Re: [HACKERS] parallelize queries containing initplans

Robert Haas Thu, 16 Nov 2017 09:15:41 -0800

On Thu, Nov 16, 2017 at 5:23 AM, Kuntal Ghosh
<[email protected]> wrote:
> I've tested the above-mentioned scenario with this patch and it is
> working fine. Also, I've created a text column named 'vartext',
> inserted some random length texts(max length 100) and tweaked the
> above query as follows:
> select ten,count(*) from tenk1 a where a.ten in (select
> b.ten from tenk1 b where (select a.vartext from tenk1 c where c.ten =
> a.ten limit 1) = b.vartext limit 1) group by a.ten;
> This query is equivalent to select ten,count(*) from tenk1 group by
> a.ten. It also produced the expected result without throwing any
> error.


Great!  I have committed the patch; thanks for testing.
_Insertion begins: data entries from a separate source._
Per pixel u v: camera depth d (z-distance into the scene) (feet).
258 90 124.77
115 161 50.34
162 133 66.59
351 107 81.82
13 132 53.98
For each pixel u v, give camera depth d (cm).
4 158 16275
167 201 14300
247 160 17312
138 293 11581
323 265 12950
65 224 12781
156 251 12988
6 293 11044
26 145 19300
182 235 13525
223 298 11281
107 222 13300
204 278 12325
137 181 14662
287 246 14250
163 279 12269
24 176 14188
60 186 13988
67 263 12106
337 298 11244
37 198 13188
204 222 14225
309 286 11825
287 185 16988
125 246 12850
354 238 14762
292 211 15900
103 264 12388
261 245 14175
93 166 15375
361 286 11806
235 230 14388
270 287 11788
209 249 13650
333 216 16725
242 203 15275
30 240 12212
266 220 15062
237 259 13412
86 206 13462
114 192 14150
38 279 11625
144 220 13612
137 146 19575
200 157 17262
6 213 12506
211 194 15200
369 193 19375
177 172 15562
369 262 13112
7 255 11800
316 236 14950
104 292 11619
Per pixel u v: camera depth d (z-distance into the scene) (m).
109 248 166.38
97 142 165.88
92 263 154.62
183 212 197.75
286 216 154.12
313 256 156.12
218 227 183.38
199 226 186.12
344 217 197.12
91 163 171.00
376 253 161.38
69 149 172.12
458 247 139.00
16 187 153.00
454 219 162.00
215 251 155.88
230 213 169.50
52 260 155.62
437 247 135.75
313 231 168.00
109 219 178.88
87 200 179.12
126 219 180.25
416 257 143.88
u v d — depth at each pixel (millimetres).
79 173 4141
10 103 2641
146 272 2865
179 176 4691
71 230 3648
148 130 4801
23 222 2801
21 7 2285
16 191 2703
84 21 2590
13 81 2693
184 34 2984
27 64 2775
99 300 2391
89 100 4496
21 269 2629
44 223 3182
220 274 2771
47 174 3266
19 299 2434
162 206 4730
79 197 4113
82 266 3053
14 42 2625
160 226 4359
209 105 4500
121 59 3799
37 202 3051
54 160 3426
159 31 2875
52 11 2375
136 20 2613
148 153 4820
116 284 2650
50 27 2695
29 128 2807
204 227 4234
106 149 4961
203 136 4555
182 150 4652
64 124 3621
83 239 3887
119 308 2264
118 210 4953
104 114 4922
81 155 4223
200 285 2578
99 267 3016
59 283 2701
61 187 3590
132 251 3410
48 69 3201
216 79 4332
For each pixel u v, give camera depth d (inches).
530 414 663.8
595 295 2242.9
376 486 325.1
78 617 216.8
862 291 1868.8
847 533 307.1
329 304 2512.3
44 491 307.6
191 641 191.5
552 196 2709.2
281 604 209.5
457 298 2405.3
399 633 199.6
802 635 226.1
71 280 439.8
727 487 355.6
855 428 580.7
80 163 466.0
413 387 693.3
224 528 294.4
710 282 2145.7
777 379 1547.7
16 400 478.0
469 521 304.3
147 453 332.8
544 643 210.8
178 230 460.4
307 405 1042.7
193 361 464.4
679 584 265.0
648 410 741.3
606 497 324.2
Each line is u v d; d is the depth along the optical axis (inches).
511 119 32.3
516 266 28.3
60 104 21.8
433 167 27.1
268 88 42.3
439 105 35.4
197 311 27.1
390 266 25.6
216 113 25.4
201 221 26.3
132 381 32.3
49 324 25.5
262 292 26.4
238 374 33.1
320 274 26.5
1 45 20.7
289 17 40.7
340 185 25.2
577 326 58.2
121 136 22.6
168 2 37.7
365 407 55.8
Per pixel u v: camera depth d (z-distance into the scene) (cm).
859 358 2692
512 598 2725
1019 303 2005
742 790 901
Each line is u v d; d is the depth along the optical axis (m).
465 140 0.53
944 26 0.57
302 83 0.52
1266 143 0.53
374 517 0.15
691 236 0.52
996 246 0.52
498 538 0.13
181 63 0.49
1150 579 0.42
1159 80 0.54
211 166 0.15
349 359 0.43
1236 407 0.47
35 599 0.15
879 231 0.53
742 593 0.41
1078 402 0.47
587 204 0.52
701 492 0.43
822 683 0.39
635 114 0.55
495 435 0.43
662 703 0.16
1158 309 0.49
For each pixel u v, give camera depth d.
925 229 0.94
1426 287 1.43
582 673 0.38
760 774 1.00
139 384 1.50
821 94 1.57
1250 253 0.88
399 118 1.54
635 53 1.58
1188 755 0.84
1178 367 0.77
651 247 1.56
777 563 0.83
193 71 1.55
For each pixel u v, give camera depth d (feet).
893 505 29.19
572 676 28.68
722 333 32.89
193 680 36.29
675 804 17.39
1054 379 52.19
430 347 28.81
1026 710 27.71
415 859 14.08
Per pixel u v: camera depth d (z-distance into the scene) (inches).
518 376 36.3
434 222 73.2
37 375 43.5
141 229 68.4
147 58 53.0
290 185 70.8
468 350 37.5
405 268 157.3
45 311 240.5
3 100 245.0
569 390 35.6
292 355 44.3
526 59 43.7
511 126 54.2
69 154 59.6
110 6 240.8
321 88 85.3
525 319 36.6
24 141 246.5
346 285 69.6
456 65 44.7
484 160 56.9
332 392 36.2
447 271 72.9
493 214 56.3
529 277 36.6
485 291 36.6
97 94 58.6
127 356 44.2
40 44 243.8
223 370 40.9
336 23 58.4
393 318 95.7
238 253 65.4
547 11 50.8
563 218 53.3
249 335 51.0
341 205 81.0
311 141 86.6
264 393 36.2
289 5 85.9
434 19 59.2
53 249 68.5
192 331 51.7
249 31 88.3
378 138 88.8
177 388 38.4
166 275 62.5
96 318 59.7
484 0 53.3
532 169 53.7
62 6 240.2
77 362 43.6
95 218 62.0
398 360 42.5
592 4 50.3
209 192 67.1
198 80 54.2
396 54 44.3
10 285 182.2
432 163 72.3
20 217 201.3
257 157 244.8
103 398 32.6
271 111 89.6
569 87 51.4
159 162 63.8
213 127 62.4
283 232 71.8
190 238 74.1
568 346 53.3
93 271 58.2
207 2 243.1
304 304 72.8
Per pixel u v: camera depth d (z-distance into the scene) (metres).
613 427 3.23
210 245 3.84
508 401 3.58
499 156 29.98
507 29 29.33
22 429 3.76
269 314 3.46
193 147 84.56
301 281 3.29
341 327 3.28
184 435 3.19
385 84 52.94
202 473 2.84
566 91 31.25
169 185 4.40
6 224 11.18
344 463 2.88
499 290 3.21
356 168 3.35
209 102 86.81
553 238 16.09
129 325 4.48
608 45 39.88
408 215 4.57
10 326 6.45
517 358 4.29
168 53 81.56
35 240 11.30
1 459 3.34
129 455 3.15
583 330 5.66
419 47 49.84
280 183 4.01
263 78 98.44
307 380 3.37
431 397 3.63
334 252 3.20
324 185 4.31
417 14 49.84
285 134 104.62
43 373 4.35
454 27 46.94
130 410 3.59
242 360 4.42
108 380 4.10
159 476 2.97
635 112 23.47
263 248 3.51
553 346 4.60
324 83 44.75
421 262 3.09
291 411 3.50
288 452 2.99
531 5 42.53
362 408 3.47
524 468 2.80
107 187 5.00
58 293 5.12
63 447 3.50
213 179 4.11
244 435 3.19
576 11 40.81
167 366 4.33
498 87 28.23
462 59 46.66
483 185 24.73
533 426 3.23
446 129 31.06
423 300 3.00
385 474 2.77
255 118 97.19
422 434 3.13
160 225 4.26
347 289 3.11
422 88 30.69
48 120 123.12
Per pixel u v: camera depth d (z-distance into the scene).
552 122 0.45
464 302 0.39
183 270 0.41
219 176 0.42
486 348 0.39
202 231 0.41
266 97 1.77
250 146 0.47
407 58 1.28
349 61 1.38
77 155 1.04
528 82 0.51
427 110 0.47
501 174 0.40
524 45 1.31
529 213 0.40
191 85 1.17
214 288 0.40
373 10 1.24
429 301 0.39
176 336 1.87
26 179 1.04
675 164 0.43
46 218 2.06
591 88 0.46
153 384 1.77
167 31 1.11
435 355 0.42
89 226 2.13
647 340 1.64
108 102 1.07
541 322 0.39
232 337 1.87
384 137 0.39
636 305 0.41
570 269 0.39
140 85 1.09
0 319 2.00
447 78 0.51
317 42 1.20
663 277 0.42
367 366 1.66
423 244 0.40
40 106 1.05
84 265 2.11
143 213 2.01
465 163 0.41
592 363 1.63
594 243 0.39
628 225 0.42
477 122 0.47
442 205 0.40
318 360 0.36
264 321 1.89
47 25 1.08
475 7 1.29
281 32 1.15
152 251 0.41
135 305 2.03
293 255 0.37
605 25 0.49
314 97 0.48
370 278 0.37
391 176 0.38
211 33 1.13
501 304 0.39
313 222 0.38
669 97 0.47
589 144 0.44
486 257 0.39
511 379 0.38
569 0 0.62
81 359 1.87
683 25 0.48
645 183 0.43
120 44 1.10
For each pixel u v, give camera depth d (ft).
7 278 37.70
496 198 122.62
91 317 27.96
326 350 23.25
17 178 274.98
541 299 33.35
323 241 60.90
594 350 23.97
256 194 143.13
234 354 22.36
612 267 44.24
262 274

As I said in the commit message, there's a lot more work that could be
done here.  I think we should consider trying to revise this whole
system so that instead of serializing the values and passing them to
the workers, we allocate an array of slots where each slot has a Datum
flag, an isnull flag, and a dsa_pointer (which maybe could be union'd
to the Datum?).  If we're passing a parameter by value, we could just
store it in the Datum field; if it's null, we just set isnull.  If
it's being passed by reference, we dsa_allocate() space for it, copy
it into that space, and then store the dsa_pointer.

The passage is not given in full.